■ Assignment:
Exactly as written and without the pictures, output the entries below.

■ Task input:
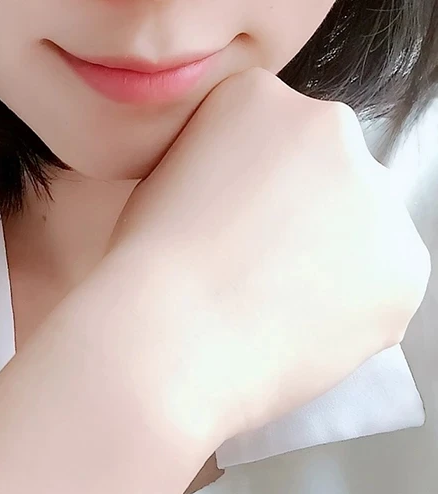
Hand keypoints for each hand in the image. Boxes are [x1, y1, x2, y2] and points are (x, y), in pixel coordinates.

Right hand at [80, 67, 430, 444]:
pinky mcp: (404, 264)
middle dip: (300, 225)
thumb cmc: (144, 276)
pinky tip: (295, 331)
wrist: (166, 340)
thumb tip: (249, 202)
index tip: (227, 233)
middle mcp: (329, 128)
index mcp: (258, 99)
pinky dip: (349, 316)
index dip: (250, 199)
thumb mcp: (161, 186)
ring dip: (328, 267)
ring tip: (268, 310)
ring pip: (360, 235)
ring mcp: (376, 195)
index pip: (274, 143)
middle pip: (326, 180)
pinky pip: (381, 290)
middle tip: (252, 276)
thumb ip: (219, 171)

■ Answer to the exercise:
Hand keypoints for each hand in the image. Boxes are [x1, y1, x2, y2] and points are (x, y), in pixel coordinates.

Right hand at [80, 67, 430, 444]:
pinky mcp: (404, 264)
middle dip: (300, 225)
thumb cmc: (144, 276)
pinky tip: (295, 331)
wrist: (166, 340)
thumb tip: (249, 202)
index tip: (227, 233)
middle mcp: (329, 128)
index mcp: (258, 99)
pinky dip: (349, 316)
index dip: (250, 199)
thumb mcp: (161, 186)
ring dip: (328, 267)
ring tip: (268, 310)
ring pip: (360, 235)
ring mcp: (376, 195)
index pip: (274, 143)
middle pip: (326, 180)
pinky pip: (381, 290)
middle tip: (252, 276)
thumb ip: (219, 171)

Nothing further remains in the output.